◆ **Action item**
Beginning with the line that holds "Please cut the", write out the remaining lines of the material exactly, the last line included.

◆ **Records to use**
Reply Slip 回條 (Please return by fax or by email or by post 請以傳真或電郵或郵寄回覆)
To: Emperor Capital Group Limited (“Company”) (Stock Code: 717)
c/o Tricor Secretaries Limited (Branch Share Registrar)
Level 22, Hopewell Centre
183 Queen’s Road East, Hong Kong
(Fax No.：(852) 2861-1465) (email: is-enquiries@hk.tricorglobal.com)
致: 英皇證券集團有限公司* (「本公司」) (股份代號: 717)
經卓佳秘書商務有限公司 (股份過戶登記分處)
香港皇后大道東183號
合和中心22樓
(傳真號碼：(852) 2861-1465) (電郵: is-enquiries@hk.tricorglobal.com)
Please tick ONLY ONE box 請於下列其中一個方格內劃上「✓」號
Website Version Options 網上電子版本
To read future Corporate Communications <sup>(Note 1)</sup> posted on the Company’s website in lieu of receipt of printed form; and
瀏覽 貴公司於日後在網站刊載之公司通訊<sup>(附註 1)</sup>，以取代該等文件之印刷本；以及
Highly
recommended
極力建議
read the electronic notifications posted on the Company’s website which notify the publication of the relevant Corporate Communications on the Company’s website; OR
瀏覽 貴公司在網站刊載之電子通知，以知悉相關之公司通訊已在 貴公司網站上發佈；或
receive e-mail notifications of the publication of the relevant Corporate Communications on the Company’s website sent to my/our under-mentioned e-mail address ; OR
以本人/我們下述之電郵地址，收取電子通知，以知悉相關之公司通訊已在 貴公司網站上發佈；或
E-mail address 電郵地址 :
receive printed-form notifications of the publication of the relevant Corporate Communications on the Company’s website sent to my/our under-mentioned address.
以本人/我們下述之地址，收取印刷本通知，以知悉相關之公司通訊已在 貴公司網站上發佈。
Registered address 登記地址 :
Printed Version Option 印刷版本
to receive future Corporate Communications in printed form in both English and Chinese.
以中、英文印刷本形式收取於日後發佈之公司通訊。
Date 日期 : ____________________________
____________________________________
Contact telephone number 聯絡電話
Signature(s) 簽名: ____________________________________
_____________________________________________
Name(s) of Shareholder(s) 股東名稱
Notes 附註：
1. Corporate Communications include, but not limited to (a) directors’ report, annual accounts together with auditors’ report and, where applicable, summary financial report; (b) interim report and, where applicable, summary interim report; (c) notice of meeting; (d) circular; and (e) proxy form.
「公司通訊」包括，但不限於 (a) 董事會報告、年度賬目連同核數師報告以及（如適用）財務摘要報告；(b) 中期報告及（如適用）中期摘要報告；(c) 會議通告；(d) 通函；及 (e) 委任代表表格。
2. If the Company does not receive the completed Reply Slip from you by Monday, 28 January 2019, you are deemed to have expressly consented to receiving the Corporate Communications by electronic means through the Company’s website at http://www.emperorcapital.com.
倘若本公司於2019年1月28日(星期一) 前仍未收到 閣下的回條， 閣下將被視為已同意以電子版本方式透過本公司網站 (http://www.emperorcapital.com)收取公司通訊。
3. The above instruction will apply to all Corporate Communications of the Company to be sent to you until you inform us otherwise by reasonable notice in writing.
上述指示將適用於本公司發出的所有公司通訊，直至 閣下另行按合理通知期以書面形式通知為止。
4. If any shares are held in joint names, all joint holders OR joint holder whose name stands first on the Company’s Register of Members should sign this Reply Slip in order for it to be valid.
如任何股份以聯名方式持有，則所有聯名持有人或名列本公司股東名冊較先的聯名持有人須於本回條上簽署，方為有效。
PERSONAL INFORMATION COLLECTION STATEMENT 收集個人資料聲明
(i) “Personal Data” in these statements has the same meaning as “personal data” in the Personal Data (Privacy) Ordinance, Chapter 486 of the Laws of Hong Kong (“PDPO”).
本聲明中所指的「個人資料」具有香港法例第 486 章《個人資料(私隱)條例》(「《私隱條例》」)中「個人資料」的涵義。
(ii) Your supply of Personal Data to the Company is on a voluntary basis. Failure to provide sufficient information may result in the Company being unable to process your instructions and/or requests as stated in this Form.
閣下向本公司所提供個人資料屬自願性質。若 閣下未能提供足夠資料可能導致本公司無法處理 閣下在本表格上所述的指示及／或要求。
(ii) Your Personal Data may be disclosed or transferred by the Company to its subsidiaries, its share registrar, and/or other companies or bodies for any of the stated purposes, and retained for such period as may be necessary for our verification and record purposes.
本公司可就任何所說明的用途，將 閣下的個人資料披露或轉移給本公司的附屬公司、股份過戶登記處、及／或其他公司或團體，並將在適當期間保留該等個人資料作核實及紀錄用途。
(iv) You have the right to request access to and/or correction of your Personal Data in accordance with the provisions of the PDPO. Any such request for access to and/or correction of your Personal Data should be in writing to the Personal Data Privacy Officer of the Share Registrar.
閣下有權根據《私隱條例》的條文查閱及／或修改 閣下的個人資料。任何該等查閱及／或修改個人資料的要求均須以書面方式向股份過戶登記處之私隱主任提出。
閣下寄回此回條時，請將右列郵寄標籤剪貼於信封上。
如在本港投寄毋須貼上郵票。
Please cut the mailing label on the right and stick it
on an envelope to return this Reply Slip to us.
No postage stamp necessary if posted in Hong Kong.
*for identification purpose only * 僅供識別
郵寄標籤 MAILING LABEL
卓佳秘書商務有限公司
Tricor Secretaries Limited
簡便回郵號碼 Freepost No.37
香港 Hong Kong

◆ **Problem solution**
Please cut the mailing label on the right and stick it
on an envelope to return this Reply Slip to us.
No postage stamp necessary if posted in Hong Kong.
*for identification purpose only * 僅供識別
郵寄標籤 MAILING LABEL
卓佳秘書商務有限公司
Tricor Secretaries Limited
簡便回郵號碼 Freepost No.37
香港 Hong Kong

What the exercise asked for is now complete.